Parenting adolescents is the hardest thing I have ever done in my entire life. Harder than moving out on my own. Harder than adjusting to marriage. Harder than moving to my husband’s hometown and starting my life over—again. Adolescents are still egocentric. The transition from egocentric to self-sufficient is tricky and confusing for them. They are sitting at the grown-ups table without a kid’s menu. The rules they always thought were black and white are suddenly gray and elastic. Teaching a child to solve his own problems and deal with his own emotions is terrifying. Overnight I went from the one person who could make it all better, to the one person who cannot fix anything under any circumstance.
The scariest part about raising an adolescent child is the discovery of whether or not you and your spouse actually made it out of adolescence yourselves! Thankfully we did, but it is so easy to fall into the old habits that used to plague your own growing phase. The well worn, “Who’s the 12 year old here?” still echoes in these walls.

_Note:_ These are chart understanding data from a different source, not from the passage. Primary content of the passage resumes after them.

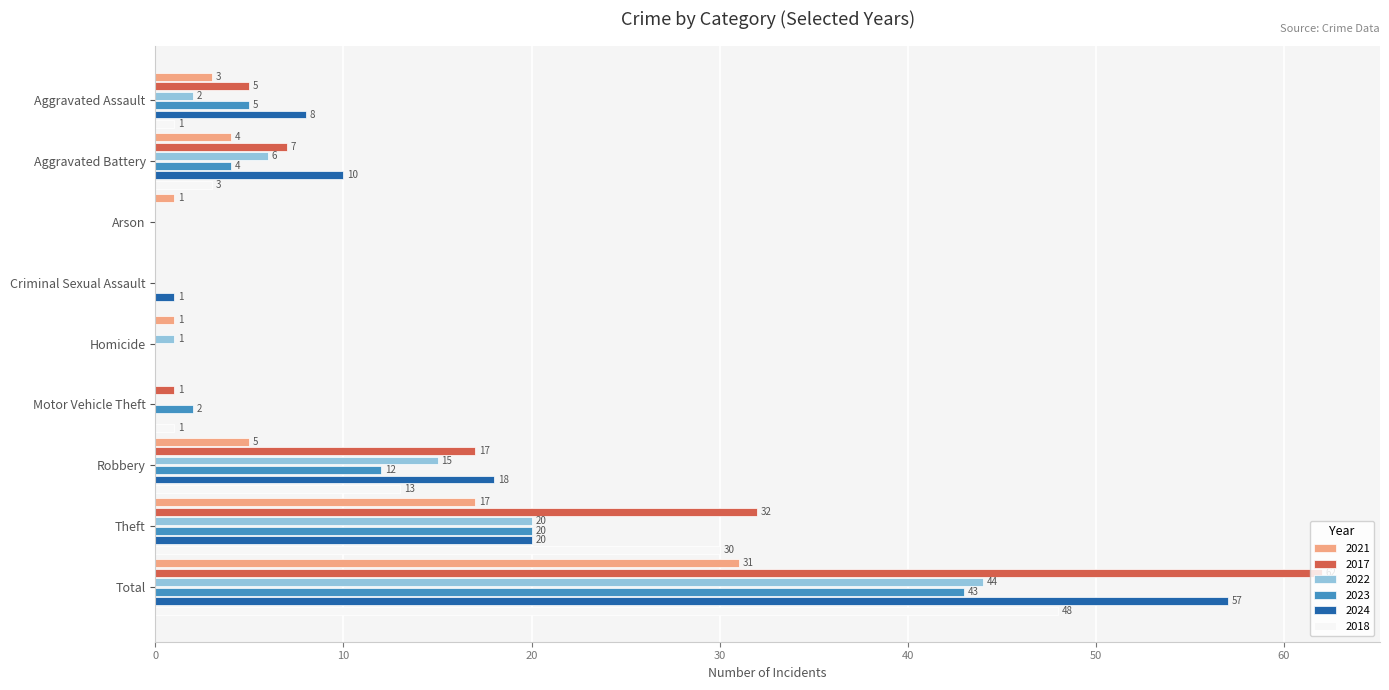

Which category has the highest value in the 2017 series?

Total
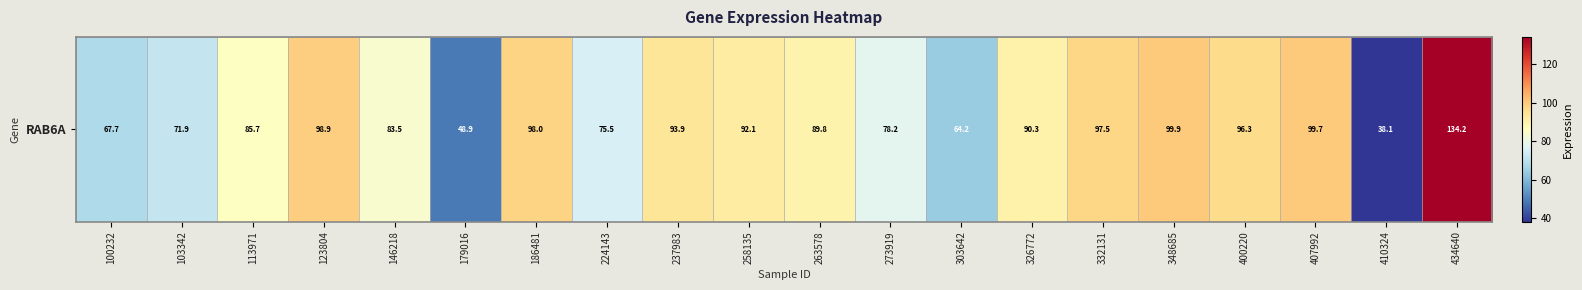

Between 263578 and 434640, which is larger?

434640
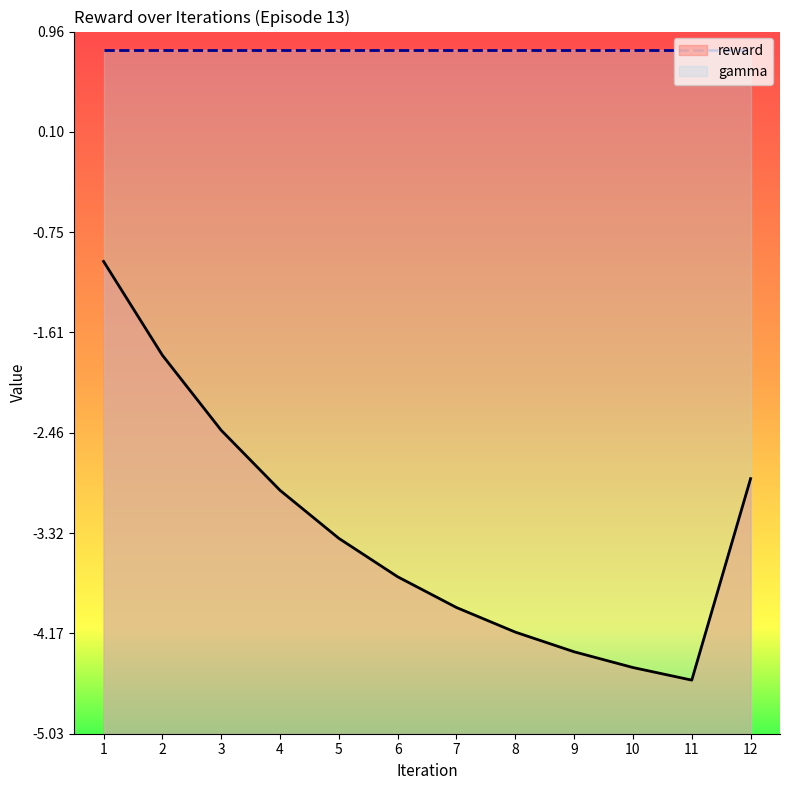

What is the change in value from 3.0 to 12.0?

-0.4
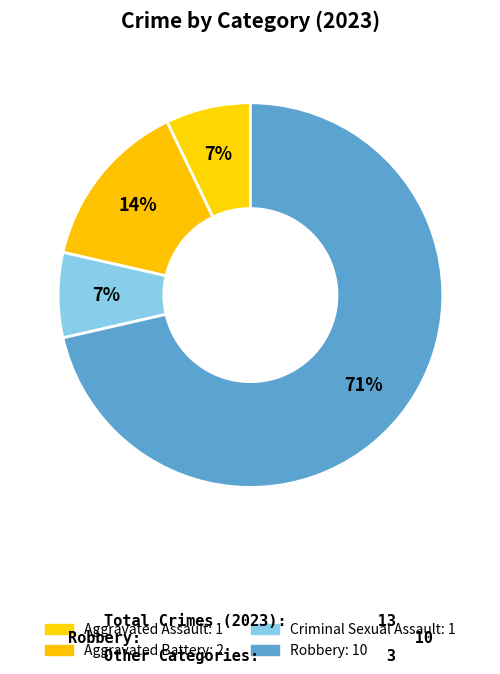

How many slices are in this pie chart?

4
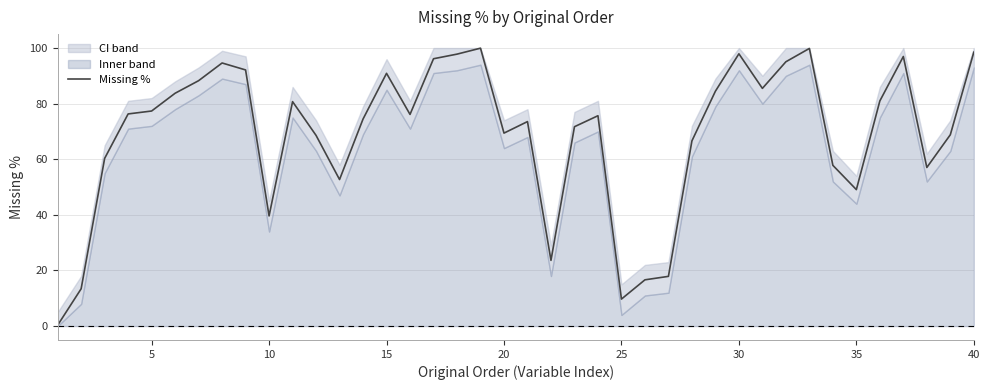

Is this an area chart (filled region under the line)?

No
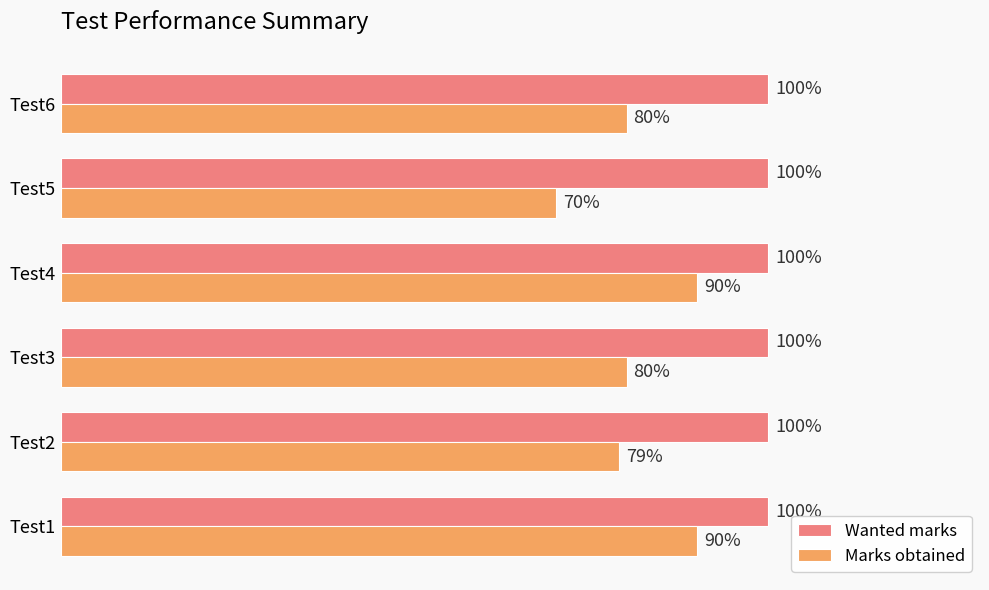

List the series in order of their overall mean, lowest first.

Marks obtained, Wanted marks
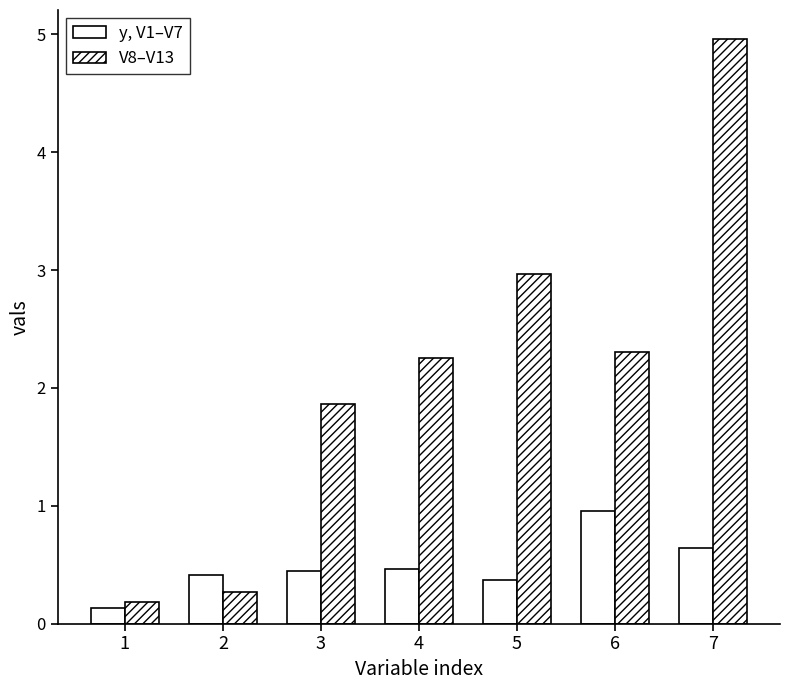

What is the value of the V8–V13 bar at the 7th from the left?

5.0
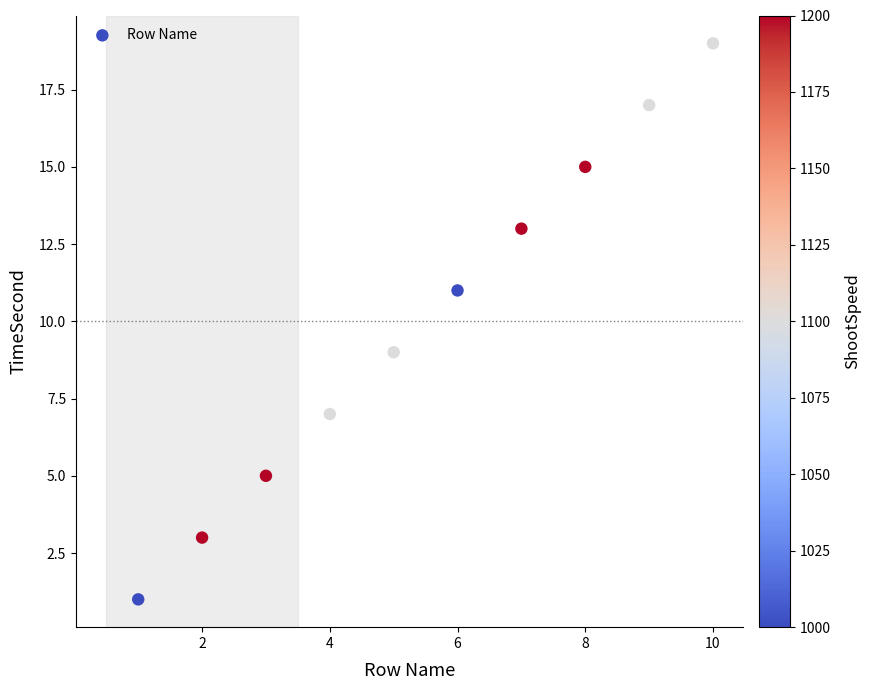

What is the average X value?

6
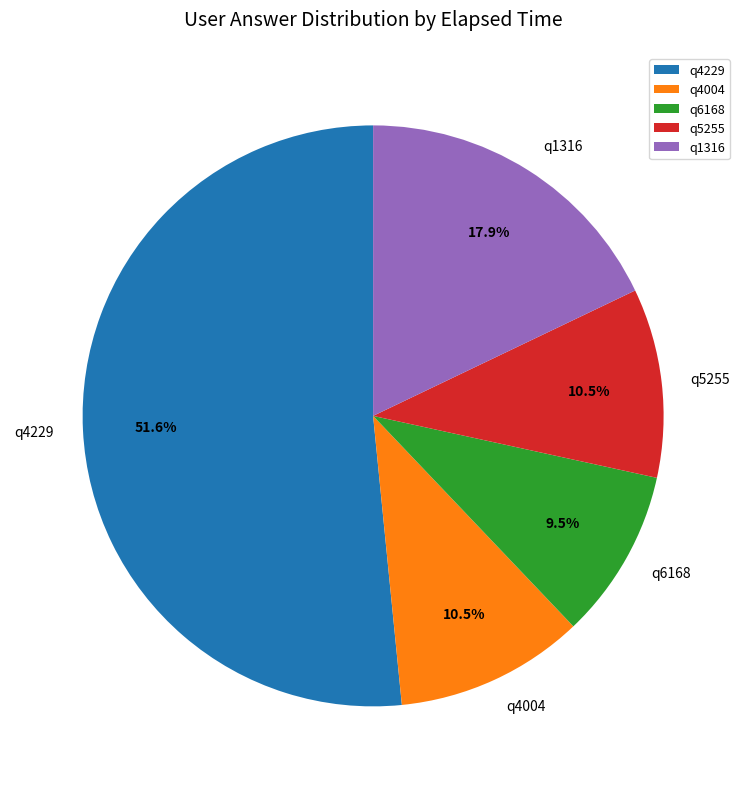

Which slice is the largest?

q4229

This long goodbye—as I have renamed adolescence—is for me, a joyful sorrow. It is like living in a perpetual state of the oxymoronic: seriously funny and ridiculouly serious. I have existed in this state of joyful sorrow, training our sons to leave us, for over a decade. The last bird is going to launch in less than a year. I am so happy for him and so sad for me all at the same exact moment.
The season is going to change again and I have no idea what to do next. What windows will open when all the doors are closed? I still have half a century of living to do and I refuse to live a half life. I am however, completely frozen in place just now. I practiced letting go well for years: going to school, riding the bus, sleepovers, summer camp, driving a car, moving away to college. I learned to let go so well that I have forgotten how to start again.
Maybe what I want is an epilogue to our story, but in real life there is only the afterword.
Thanks for loving me through these next seasons dear ones. I am boldly asking for help. I am genuinely living through humor. And I always hold onto hope.